If you're not a superfan, 'Hellboy' is hell, boy
Hellboy is back and he's got a dirty mouth and a man bun.
The third film in the comic adaptation franchise has a new director, a new writer and a new look — led by a swashbuckling hellion who uses expletives and wears one of the most ridiculed hair styles in decades.
“Hellboy “ is a reboot of artist and writer Mike Mignola's fantasy world that rather rudely brushes aside the first two films as if they never existed.
Out is director Guillermo del Toro, a monster maker of epic proportions. Out is the original Hellboy, Ron Perlman. Out is the PG-13 rating. Now we've got an edgier, R-rated brightly red hero in a film that can best be described as tedious.
This “Hellboy” stars the always likable David Harbour of “Stranger Things” in a film even his charm can't save. It's really a series of violent vignettes strung together, getting more and more outlandish and introducing characters at such a blistering pace that you just want it to stop already.
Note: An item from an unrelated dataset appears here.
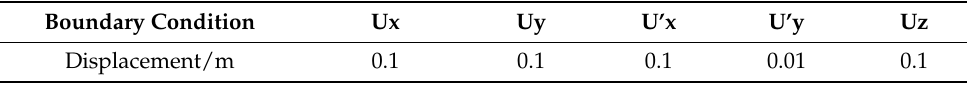
Table 3. Boundary condition of the numerical model.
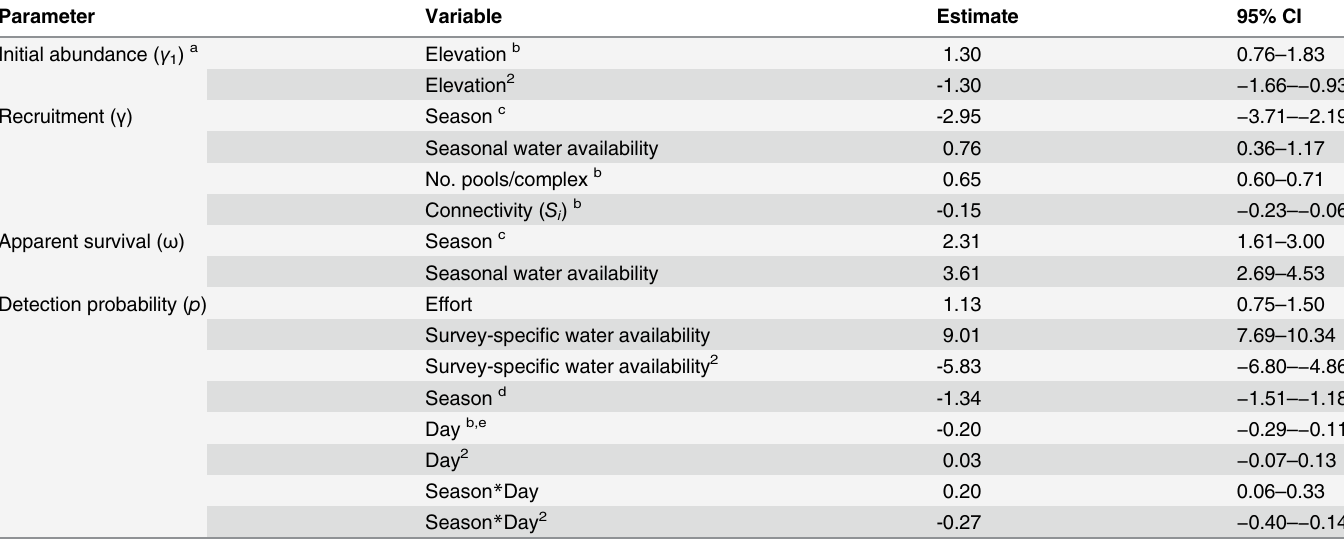
Table 2. Parameter estimates and 95% confidence intervals from a model describing abundance of adult leopard frogs in the Rincon Mountains, Arizona, USA between 1996 and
Andrew Cosby's screenplay doesn't unspool a coherent story so much as violently shoehorn in diverse elements from the comics, overstuffing every scene and only then trying to explain why it's been included. Director Neil Marshall leaves anyone not familiar with this world grasping and gasping. A fight sequence with three giants is really the only astonishingly realized bit in the whole film.
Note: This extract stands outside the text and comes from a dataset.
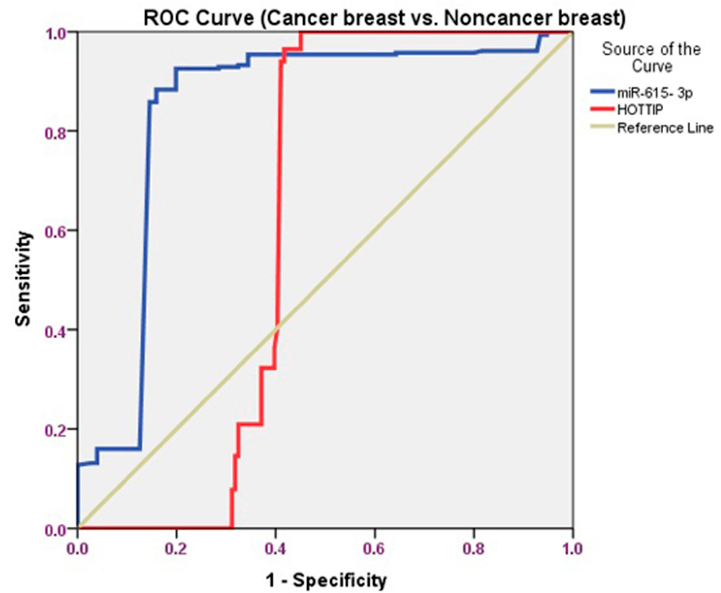
Figure 5. ROC curve analysis of the serum HOTTIP and miR-615-3p for distinguishing patients BC against those without BC (FA+ healthy with BC against those without BC (FA+ healthy persons).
What you need to know is that Hellboy is a devil who ends up working for the good guys, the Bureau for Paranormal Research and Defense.
Hellboy is basically a monster who hunts monsters, rejecting his DNA by cutting off his horns and stalking around in a ratty raincoat with no shirt. He deals with sorcery and ancient curses, utters strip club jokes, hears standard comic book lines — “Revenge is the only sustenance I require” — and has a hand in gore, beheadings, eyes gouged out and deep ugliness.
The movie starts in A.D. 517, then goes to modern-day Mexico, Colorado, London, the English countryside and Siberia. The soundtrack is a bro-fest that includes entries by Motley Crue and Alice Cooper.
We meet the ancient Russian witch Baba Yaga, the evil, Liverpool-accented porcine monster Gruagach (Stephen Graham), Hellboy's adoptive father (Ian McShane), the Queen of Blood (Milla Jovovich), the wizard Merlin and King Arthur (no, seriously), a young cool woman with powers named Alice (Sasha Lane), a cool older sorceress (Sophie Okonedo) and a fellow agent-monster played by Daniel Dae Kim with a pretty terrible British accent.
Harbour himself is fine, channeling the blue-collar, resigned here-we-go-again ethos of Hellboy. But his lines seem to fall flat. “Let's eat some barbecue!” he declares as he attacks the pig monster. It's sort of funny but somehow in this muddle of a film, it doesn't land.
It's a pity because underneath all the silliness, there's a rich vein the film seems to try to mine — whether what you are born determines who you become.